Тогда он на коленях подполз к ней и обнял. Маруся моментально пристроилась так, чтобы чувствовать его всего как можно ближе.
– Ты как? – спросил Гриша.
– Как-то странно, – призналась Маруся. – Очень странно.
Гриша хотел спросить, не сделал ли он ей больно или ещё какую-то ерунду в этом же духе, но понял, что спрашивать не нужно, нельзя. И сказал:
– Маруська.
Единственно правильное, что он мог сказать!..
Она погладила его по груди и по шее.
Ей ещё предстоит… обжиться в собственном новом теле и в новой Вселенной и понять, куда делась луна, поговорить с собой и поговорить с ним.
На это уйдёт много времени, просто уйма времени! Пожалуй, вся жизнь.
Пожалуй, некогда теперь будет читать романы о том, как «у неё что-то задрожало внизу живота», потому что у Маруси там ничего не дрожало, всё было совсем по-другому, и ощущения свои придётся ещё сто раз повторить или тысячу раз повторить – хотя бы для того, чтобы осмыслить.

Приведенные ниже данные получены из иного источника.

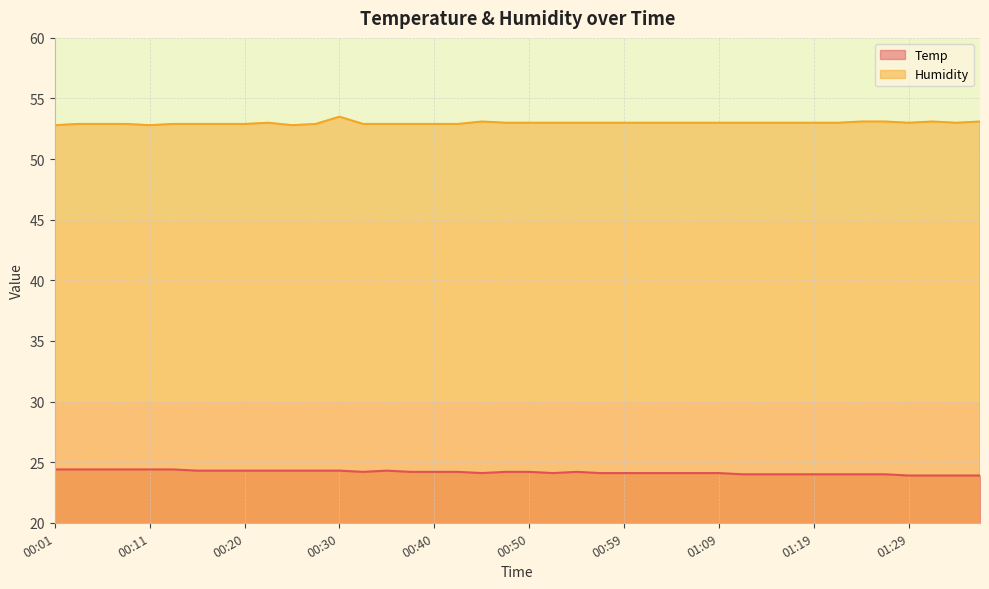

True or false: Temp and Humidity cross at least once.

False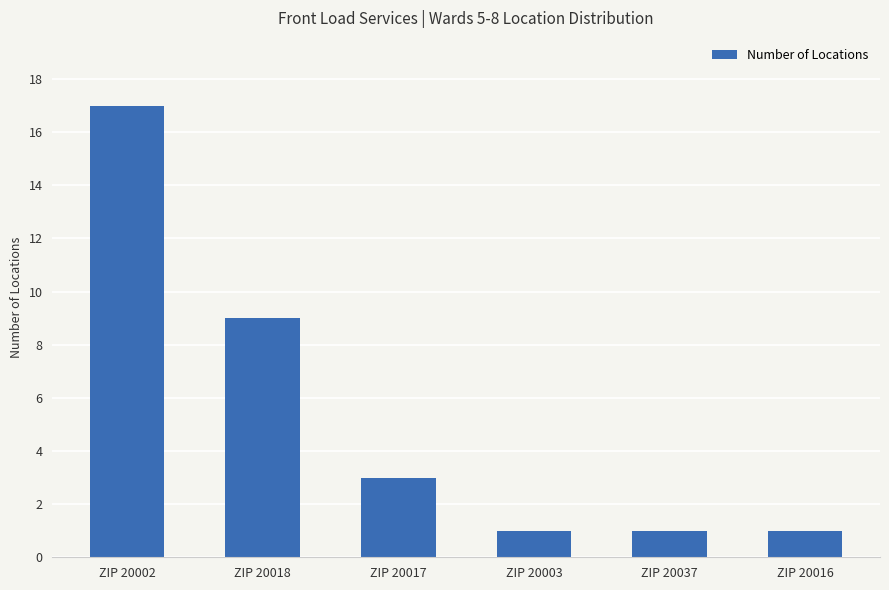

Reading left to right, what are all the values shown in this chart?

ZIP 20002=17	ZIP 20018=9	ZIP 20017=3	ZIP 20003=1	ZIP 20037=1	ZIP 20016=1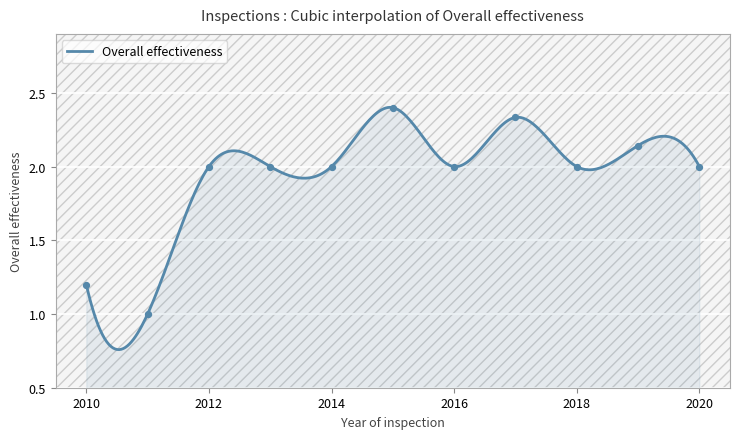

Which has a higher value, 2012 or 2016?

2012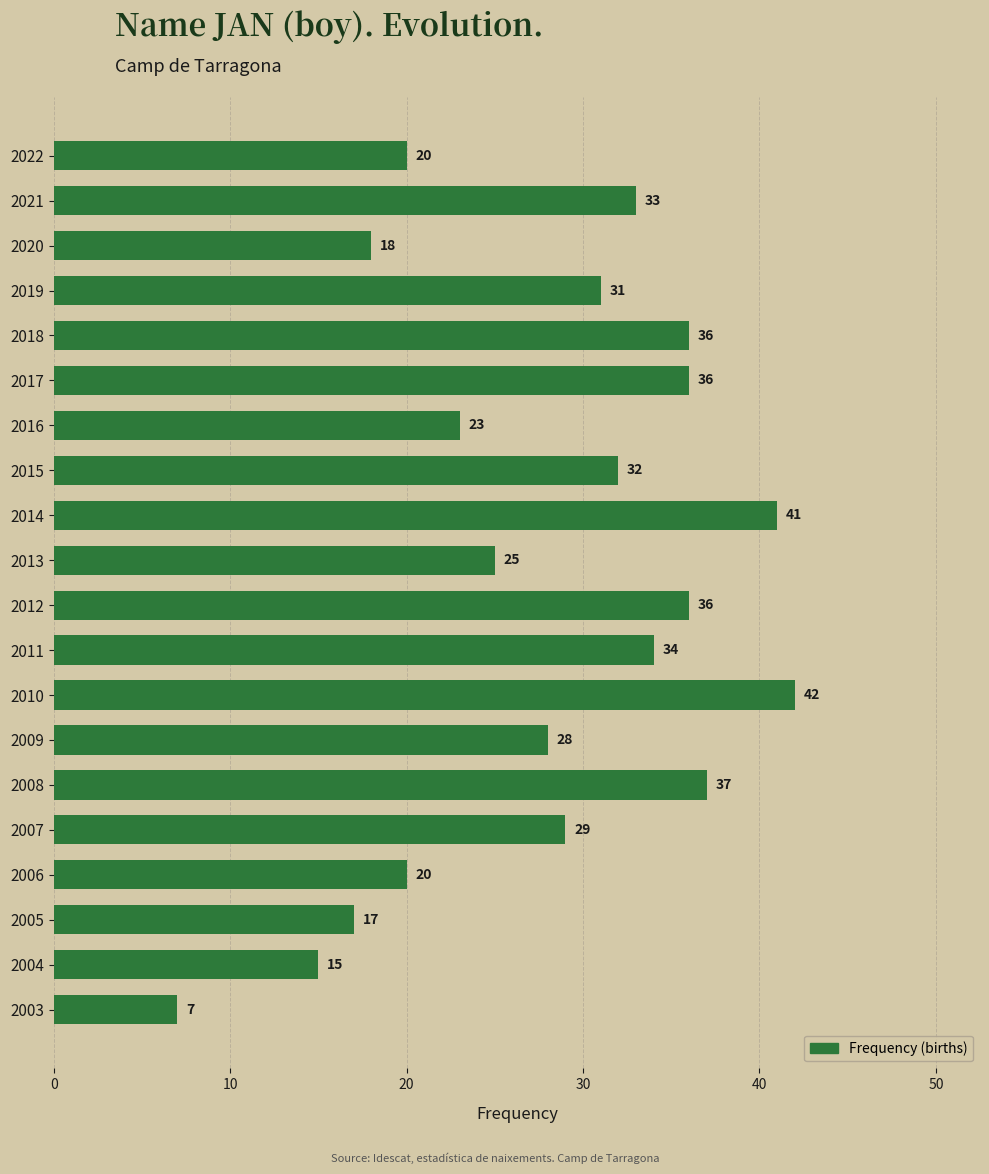

Reading top to bottom, extract all data points from this chart.

2022=20	2021=33	2020=18	2019=31	2018=36	2017=36	2016=23	2015=32	2014=41	2013=25	2012=36	2011=34	2010=42	2009=28	2008=37	2007=29	2006=20	2005=17	2004=15	2003=7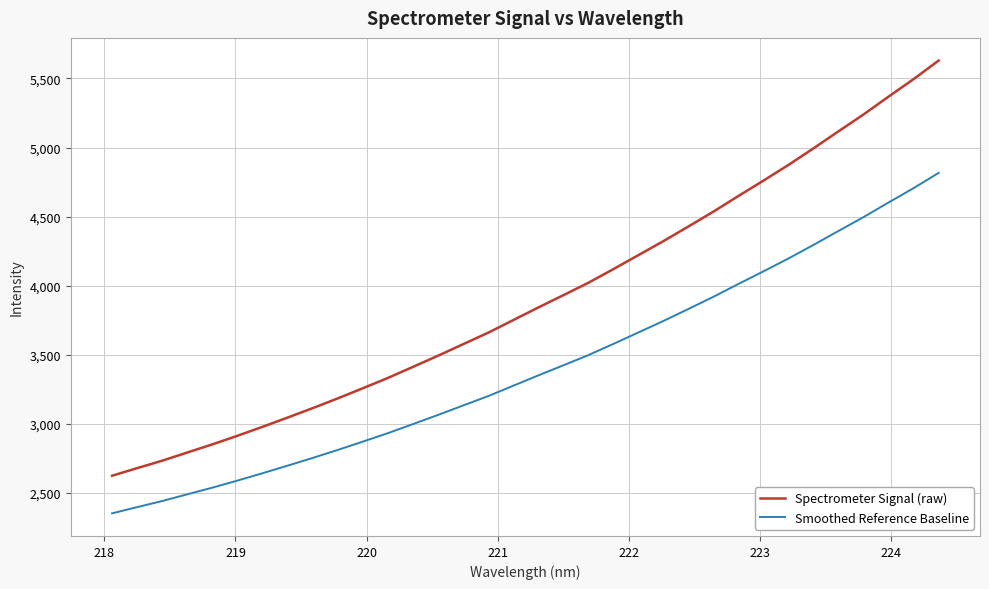

Reading left to right, transcribe all the data shown in this chart.

Spectrometer Signal (raw): 2624.2	2679.0	2733.0	2792.3	2851.3	2913.5	2978.3	3045.2	3113.5	3183.8	3257.4	3332.0	3412.0	3492.8	3576.2	3659.2	3750.4	3841.7	3930.7	4020.8	4119.7	4221.1	4322.6	4428.6	4536.3	4649.7	4761.0	4874.7	4994.6	5117.8	5240.0	5369.0	5495.7	5629.9
Smoothed Reference Baseline: 2351.9	2396.8	2441.1	2489.7	2538.0	2589.0	2642.2	2697.1	2753.0	2810.7	2871.0	2932.2	2997.9	3064.1	3132.5	3200.5	3275.3	3350.2	3423.2	3497.0	3578.1	3661.3	3744.5	3831.4	3919.8	4012.8	4104.0	4197.2	4295.6	4396.6	4496.8	4602.6	4706.5	4816.6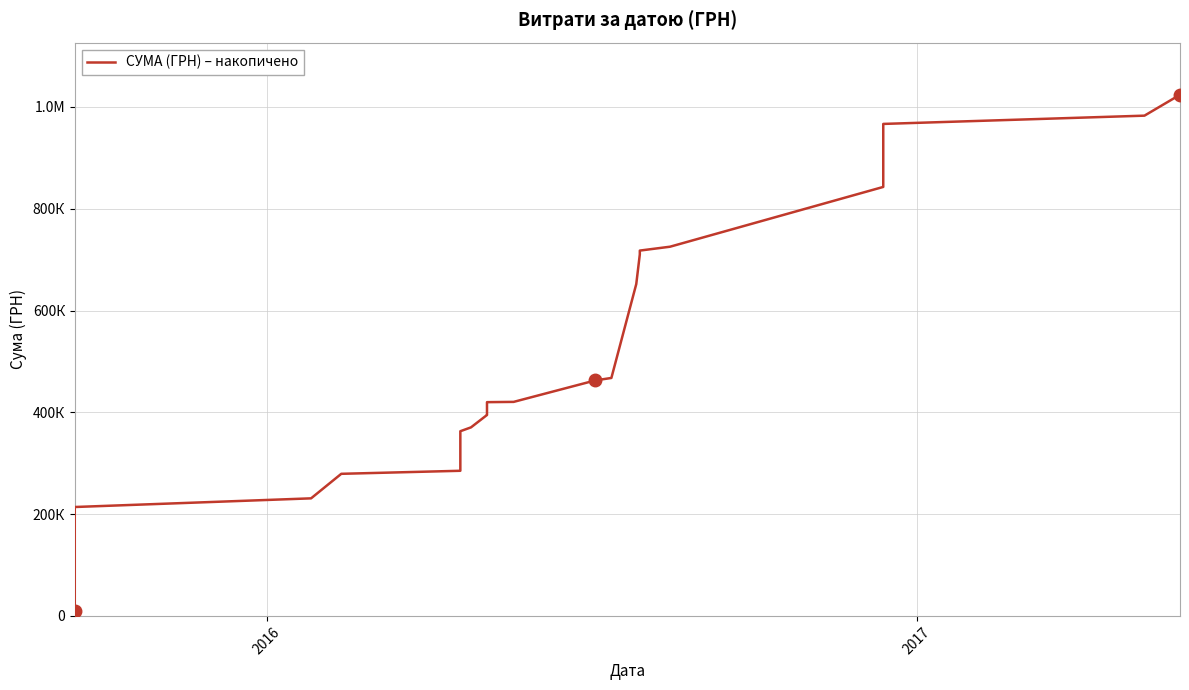

The chart shows a value of 529058.2 at 11. True or false?

False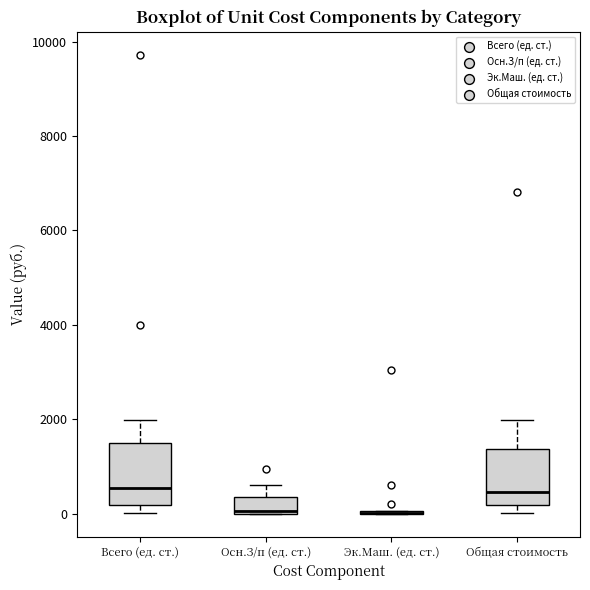

Where does the median line of the box for Всего (ед. ст.) sit on the y-axis? The values are not printed on the chart, so give them approximately, as read against the axis.

600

Маруся была думающей девушкой!..
Но самое главное!.. Вот же оно, а она чуть было его не упустила, это главное!.. Гриша остался с ней, её обожаемый Гриша, её единственный Гриша, тот самый, с которым они вместе прыгали на…
Господи, сколько можно вспоминать этого тигра Ваську!..
…с которым они вместе с самого детства, они же родились для того, чтоб быть вместе, и у них это получилось, они вместе именно так, как нужно для взрослой жизни, это и есть самое главное!
– Гриша, – прошептала Маруся, вдруг осознав счастье единения, – как я тебя люблю. Если бы ты знал!
– Если бы ты знала, как я тебя люблю. Ты меня чуть с ума не свела этим своим Антоном, а ещё потом ты решила меня бросить…
Но Маруся не хотела слушать никаких глупостей. Она хотела сказать ему, как его любит, – и не умела. Не знала слов, да и стеснялась.
– Ты поговоришь со мной? – спросила она. – Потом, не сейчас. Когда-нибудь?
– Я буду разговаривать с тобой всю жизнь, – пообещал Гриша серьёзно. – Даже если ты будешь говорить глупости про лунные реки.
– Я тоже буду с тобой разговаривать, даже если ты будешь говорить скучности про производную, которая рвётся на стенке.
– Неужели я и про производную тебе рассказывал? – удивился Гриша.
– Сто раз, – зевнула Маруся.
Ей жалко было спать, ей хотелось трогать и гладить его
– Гриша! Гри-иша!..
Он подскочил и несколько секунд сидел, ничего не понимая. Маруся тоже подскочила. Сеновал был залит солнцем по самую двускатную крышу, птицы пели вовсю, близкий лес шелестел по-утреннему жизнерадостно, и небо голубело, настраиваясь на большую жару.
– Гриша! – надрывались где-то. – Гриша!
Как был, голый, он проворно подполз к двери.
– Что случилось?!
– Ма… Маруся пропала! Гриша, она опять пропала!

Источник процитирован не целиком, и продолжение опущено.